Nous avons des acheteurs qui interviennent à tous les échelons de la chaîne de valeur; des agriculteurs aux petits et moyens commerçants, aux transformateurs et aux industriels.

Quel est votre principal défi aujourd’hui ?

La sensibilisation. C’est nouveau donc beaucoup reste à faire en matière de sensibilisation. Dans le cadre de notre plan de communication global, nous lancerons bientôt une campagne sur les radios rurales qui nous permettra de toucher notre population clé.

En termes de volumes, combien avez-vous négocié en avril ?

En avril, 2 720 “minibags” de 50 kg de maïs ont été échangés sur les six entrepôts.

Qu’en est-il du transport de marchandises ?

Nous ne gérons pas actuellement le transport; les marchandises sont retirées des centres de livraison GCX par l’acheteur.

Vous avez mentionné qu’il s’agissait d’un marché au comptant et qu’il pourrait évoluer vers un marché futur. Est-ce réalisable, Accra n’étant pas une place financière per se ?

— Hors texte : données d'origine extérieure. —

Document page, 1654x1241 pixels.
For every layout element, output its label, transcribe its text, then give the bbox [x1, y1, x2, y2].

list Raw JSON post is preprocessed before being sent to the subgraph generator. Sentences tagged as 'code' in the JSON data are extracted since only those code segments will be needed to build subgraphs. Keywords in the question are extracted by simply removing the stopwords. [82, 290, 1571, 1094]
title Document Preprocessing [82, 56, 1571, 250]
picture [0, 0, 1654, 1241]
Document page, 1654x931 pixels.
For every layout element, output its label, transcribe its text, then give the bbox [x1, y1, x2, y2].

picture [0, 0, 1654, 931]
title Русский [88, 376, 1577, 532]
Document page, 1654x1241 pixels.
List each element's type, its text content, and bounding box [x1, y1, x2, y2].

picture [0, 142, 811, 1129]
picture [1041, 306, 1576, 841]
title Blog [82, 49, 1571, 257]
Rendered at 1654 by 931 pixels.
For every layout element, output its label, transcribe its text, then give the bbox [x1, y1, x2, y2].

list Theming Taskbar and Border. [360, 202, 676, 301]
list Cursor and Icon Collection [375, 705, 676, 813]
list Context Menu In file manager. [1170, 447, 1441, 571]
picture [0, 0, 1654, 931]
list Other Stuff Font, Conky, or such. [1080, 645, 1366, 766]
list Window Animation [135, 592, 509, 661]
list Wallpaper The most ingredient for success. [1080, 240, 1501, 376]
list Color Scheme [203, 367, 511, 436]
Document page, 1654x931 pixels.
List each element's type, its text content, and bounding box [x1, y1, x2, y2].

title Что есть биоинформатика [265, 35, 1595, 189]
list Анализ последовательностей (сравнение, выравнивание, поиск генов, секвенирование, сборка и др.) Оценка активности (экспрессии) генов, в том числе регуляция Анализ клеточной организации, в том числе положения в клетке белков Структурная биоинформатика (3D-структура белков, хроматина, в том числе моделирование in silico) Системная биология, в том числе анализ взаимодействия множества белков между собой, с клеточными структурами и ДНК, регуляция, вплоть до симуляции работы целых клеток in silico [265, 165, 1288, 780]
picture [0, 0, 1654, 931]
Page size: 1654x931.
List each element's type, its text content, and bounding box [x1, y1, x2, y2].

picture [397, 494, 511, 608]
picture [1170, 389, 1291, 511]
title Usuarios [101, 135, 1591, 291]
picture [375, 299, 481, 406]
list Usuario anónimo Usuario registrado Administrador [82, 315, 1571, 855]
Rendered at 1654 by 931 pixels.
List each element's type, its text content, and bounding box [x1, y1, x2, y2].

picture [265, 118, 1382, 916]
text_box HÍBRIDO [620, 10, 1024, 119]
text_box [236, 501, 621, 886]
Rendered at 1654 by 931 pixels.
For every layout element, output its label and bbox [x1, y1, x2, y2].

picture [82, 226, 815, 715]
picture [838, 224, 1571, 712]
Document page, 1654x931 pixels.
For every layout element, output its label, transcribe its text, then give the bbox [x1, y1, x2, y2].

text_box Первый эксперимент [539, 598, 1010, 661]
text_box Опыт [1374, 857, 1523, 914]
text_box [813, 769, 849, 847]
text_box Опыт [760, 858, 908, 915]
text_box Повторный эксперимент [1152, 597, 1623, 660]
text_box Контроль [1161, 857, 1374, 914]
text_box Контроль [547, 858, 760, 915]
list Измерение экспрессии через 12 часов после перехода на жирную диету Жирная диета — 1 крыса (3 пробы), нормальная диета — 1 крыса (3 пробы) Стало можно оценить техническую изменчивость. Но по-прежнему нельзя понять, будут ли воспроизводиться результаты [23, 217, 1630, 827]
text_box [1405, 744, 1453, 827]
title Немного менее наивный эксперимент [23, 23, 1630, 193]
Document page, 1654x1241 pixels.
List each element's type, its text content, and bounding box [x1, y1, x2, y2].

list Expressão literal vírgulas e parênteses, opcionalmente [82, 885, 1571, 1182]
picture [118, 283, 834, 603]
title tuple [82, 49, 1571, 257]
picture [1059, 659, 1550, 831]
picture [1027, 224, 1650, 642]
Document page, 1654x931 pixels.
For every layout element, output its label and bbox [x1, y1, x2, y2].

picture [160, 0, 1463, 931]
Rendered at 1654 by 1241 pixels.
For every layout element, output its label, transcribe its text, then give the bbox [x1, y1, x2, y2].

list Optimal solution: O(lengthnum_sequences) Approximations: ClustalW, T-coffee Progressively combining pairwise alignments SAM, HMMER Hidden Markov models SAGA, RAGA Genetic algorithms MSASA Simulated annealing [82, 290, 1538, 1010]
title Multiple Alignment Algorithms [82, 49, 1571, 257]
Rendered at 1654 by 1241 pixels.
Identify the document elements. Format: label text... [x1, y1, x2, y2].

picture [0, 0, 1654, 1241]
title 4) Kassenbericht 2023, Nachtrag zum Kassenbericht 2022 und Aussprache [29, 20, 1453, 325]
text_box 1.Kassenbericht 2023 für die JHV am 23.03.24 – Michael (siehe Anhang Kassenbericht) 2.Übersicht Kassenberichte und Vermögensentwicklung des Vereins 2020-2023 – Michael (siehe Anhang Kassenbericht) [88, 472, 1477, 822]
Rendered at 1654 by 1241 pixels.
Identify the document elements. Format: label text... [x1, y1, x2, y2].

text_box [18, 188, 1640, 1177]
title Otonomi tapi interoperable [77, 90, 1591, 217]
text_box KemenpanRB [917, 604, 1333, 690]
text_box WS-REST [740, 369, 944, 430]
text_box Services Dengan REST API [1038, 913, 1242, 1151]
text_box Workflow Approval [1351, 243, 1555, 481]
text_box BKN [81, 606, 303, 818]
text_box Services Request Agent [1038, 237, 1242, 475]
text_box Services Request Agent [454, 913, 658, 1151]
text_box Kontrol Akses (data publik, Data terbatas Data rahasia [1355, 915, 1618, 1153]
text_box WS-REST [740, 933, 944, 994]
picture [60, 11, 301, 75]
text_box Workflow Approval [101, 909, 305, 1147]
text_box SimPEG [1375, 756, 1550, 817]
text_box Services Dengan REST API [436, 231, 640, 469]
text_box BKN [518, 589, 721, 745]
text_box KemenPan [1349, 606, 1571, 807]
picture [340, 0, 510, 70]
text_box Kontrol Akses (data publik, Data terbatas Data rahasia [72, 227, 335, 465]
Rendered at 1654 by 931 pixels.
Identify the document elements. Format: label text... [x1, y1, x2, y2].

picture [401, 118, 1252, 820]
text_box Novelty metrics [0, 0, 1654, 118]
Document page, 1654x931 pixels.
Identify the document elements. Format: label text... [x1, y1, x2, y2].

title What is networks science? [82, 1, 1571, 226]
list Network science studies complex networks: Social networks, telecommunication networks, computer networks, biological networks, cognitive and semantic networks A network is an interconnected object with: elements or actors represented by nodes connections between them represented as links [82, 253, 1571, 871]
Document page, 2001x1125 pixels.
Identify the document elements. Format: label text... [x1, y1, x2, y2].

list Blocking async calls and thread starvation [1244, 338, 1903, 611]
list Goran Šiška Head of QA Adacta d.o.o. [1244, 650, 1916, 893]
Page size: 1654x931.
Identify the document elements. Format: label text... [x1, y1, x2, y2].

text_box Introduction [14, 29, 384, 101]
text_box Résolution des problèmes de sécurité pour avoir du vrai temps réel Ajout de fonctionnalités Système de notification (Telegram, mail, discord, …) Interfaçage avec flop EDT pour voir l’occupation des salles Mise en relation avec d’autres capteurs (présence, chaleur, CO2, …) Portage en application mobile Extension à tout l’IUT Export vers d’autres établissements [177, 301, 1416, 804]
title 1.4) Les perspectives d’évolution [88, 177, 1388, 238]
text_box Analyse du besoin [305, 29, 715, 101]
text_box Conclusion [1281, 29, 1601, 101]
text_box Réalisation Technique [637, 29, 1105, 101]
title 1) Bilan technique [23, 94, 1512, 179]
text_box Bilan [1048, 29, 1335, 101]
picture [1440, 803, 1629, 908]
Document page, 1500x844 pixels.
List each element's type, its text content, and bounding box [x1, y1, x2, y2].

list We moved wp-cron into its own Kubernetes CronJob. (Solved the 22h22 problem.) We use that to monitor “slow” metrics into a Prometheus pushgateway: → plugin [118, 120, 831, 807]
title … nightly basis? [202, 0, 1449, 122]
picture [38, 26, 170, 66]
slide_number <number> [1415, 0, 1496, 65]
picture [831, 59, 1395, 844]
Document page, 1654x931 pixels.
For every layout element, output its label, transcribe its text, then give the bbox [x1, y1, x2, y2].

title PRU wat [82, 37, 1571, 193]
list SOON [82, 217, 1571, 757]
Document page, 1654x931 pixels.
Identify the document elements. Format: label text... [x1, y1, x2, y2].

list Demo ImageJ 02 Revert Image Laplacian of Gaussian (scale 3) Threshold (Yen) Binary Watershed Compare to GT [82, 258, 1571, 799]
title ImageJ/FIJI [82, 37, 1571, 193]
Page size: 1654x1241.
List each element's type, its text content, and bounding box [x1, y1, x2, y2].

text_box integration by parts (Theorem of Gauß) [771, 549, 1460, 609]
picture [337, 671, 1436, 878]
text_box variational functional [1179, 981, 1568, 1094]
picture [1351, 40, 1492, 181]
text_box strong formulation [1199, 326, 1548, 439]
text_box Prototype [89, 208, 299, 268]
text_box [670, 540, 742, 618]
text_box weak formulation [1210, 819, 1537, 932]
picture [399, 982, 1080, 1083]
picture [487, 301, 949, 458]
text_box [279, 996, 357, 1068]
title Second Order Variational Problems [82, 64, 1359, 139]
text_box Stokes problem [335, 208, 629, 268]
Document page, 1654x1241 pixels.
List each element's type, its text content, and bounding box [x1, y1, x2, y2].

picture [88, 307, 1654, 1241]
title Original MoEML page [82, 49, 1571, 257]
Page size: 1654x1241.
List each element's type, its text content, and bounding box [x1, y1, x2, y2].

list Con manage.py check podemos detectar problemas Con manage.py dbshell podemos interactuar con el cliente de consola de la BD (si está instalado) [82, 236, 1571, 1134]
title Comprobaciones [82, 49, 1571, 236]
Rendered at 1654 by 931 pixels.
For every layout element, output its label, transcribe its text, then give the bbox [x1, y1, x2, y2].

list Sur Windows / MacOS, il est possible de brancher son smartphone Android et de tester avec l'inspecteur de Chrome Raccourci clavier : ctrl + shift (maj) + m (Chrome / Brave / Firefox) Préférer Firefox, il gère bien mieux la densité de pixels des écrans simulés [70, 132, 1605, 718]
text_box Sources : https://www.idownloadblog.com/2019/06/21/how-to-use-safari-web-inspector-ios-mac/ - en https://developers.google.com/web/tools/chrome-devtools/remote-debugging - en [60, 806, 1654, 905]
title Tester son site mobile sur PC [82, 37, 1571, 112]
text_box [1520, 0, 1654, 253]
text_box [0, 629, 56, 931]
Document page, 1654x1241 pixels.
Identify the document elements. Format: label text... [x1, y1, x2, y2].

Les marchés futures nécessitent essentiellement des niveaux élevés de liquidité. Une fois qu’un marché au comptant  est en place, que la participation au marché est élevée et qu’il existe une confiance locale et régionale, le marché peut offrir des produits de base nécessitant de telles solutions de gestion des risques sur des contrats à terme. Une étape intermédiaire sont les contrats forward qui seront mis en place à la bourse ces 12 prochains mois. De nombreux acheteurs potentiels achètent déjà certains produits sur le marché forward ou futures. Notre approche progressive est volontaire afin de permettre au marché de fonctionner et de croître de l’intérieur, tout en permettant aux gens de s’habituer au système.

 

* Un contrat forward est un accord entre deux parties pour acheter ou vendre un actif à une date ultérieure, pour un prix fixé à l’avance. Un contrat Future est, quant à lui, établi via un marché organisé : il est standardisé.